Loving Means Choosing

Last night I was convicted by the number of times in recent weeks I have allowed distraction to keep me from seeking Yahweh.

I think it is a widely held misconception that when you have given your life to Yahshua, that you automatically begin to hear from Heaven and all is magically well with your soul. Unfortunately, a lot of people think that transformation always happens all at once, and that we remain changed without any significant effort on our part.

While Yahshua’s redeeming love is transformative in nature, and His grace is sufficient for us, we still have to work out our salvation. What that means is, we have to choose to continue to pursue Yahweh and the things of Yahweh in order to continue becoming, otherwise we will inevitably fall back into comfortable, oftentimes destructive patterns and habits. When we invite Yahweh into our dark spaces, He gifts us the courage to face our imperfection, and gives us the grace and light to overcome by His Spirit. It’s in the process of working out our faith that we begin to change, that we begin to let go of flawed mindsets and inconsistencies. Just like anything else, faith grows stronger when you work it. And the process of working your faith and thus ridding yourself of those things that keep you a part from Yahweh is called sanctification. Sanctification is not a one-time thing – we have to die to ourselves daily. It requires discipline and determination – two things that I’m constantly developing. As long as we live we will have flaws to work on, pain to contend with, and adversity to overcome. We are sinful by nature, and so in order to overcome the sinful nature and instead embrace the spiritual, we have to constantly engage our lesser selves in spiritual battle. It comes with the territory of being a believer, but you also become more skilled at war strategy and combat as time passes.

When I really began to take my faith walk seriously, (which was about a year ago, despite being in church all my life), I often felt overwhelmed by the inadequacy of my sacrifices to Yahweh. I had a lot of works-based righteousness misconceptions, (the idea that I could earn Yahweh’s love and favor by simply doing good things instead of drawing close to Him and being changed by Him through the power of His love), and they were stopping me from seeing Yahweh for who He truly is to me – a Father. I didn’t understand that He loves me no matter my state, but that I benefit from relationship with Him much, much more than He benefits from relationship with me. It’s an unfair deal, but I cannot deny that I’m my best self when I’m close to Yahweh.

Last night in the light of my conviction, I started beating myself up. Yahweh is in conviction, not the subsequent self-berating activity we sometimes engage in as a result of being made aware of our short-comings. The Holy Spirit gently reminded me of a revelation I had a few weeks ago: the way we express our love, gratitude to, and honor for Yahweh is by choosing Him.

We choose Him.

Me being angry at myself wasn’t helping the situation, I needed to get up and do something, I needed to make a choice. That sounds simple, but in your daily life it may not be, at least not at first.

Human beings are inherently selfish, and considering someone else in the midst of every decision you make can pose a challenge. For those of you who are in romantic relationships, I assume you’ve figured out that love isn’t always about how you feel; more often than not it’s about a decision that you’ve made in regards to how you will treat a person that you proclaim to love, regardless of the circumstances.

> [Problems]
1. Answer these about the post on loving as choosing:
(a) About how long ago did the writer start taking their faith walk seriously?
(b) What does the post call the process of working your faith and getting rid of what keeps you apart from Yahweh?
(c) What revelation did the Holy Spirit gently remind the writer of?
2. Print the part of the post on loving as choosing starting at "Loving Means Choosing" and ending at "on our part.".
3. Write what comes next in the post on loving as choosing, picking up after its last sentence.
The listing that comes after this point is separate from the post on loving as choosing.

> [Dataset content]
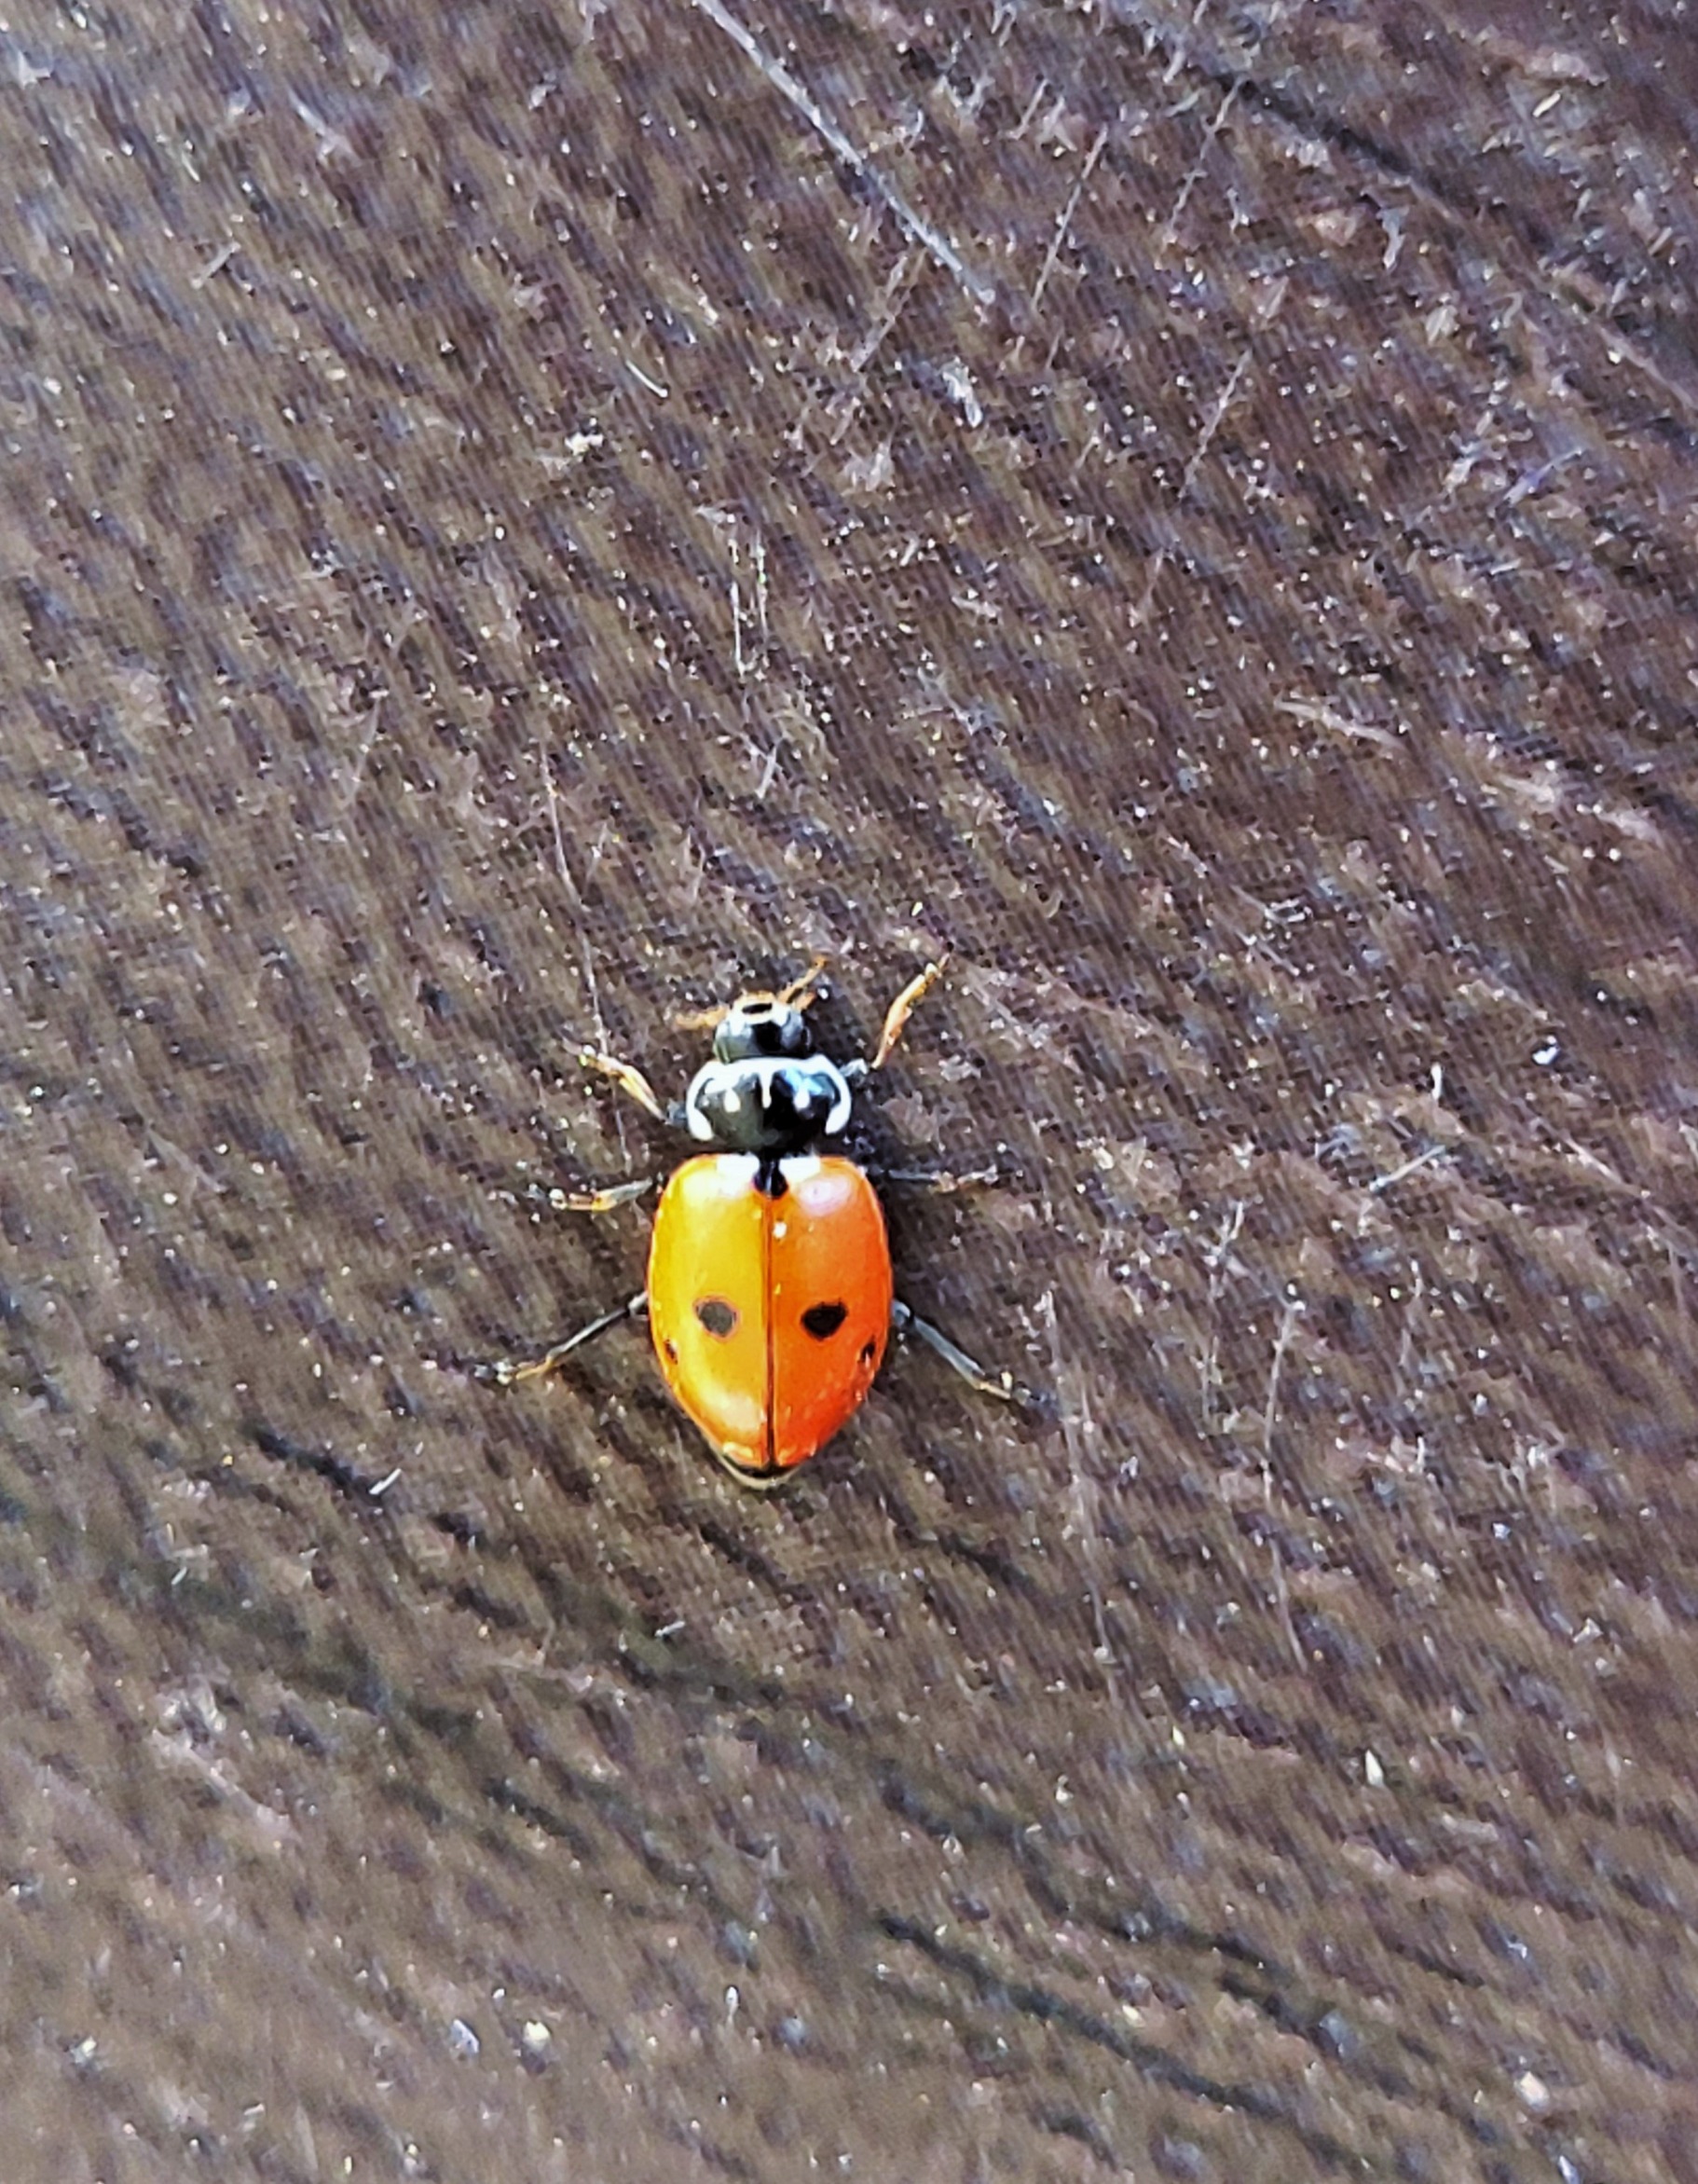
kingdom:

> [Answers for this exercise]
1.
(a) About a year ago.
(b) Sanctification.
(c) That the way we express our love, gratitude to, and honor for Yahweh is by choosing Him.

2.
Loving Means Choosing

Last night I was convicted by the number of times in recent weeks I have allowed distraction to keep me from seeking Yahweh.

I think it is a widely held misconception that when you have given your life to Yahshua, that you automatically begin to hear from Heaven and all is magically well with your soul. Unfortunately, a lot of people think that transformation always happens all at once, and that we remain changed without any significant effort on our part.

3.
My parents have been married for almost thirty years, and I’ve learned from watching them interact that you don’t always feel like loving someone. You don’t always feel like being dedicated and committed to them, you don’t always feel like being considerate of their feelings, you don’t always feel like carving out space and time in your life for another soul to occupy. But the thing that keeps love alive when favorable feelings aren’t present is dedication to the actions and habits that are indicative of and conducive to love.

Loving means choosing, and so often we want to separate loving Yahweh from choosing Him in our daily life. How do you profess to love someone but continue to be inconsiderate of their opinion, or even worse, never even think to ask what it is? We often want the benefit of His blessings without the influence of His heart on our decisions and actions, and I think that’s unfair of us.

We live in a society that is distracted. We have access to more information and entertainment than any generation before us has had. We can go all day and night without ever experiencing silence, or having a moment of introspection.

So in the midst of this accessible distraction, choosing to spend time with Yahweh can be difficult, but it also makes it more significant I feel. Intimacy is born out of quality time spent in the presence of another person. It’s the same in our spiritual lives.

We’d like to believe that once we pray the sinner’s prayer and go to church once a week, everything will be peachy, when in reality, that’s the very beginning. How would you feel if the person you’re dating only makes an effort to see or talk to you once a week?

If it were me, I’d be single, let me tell you.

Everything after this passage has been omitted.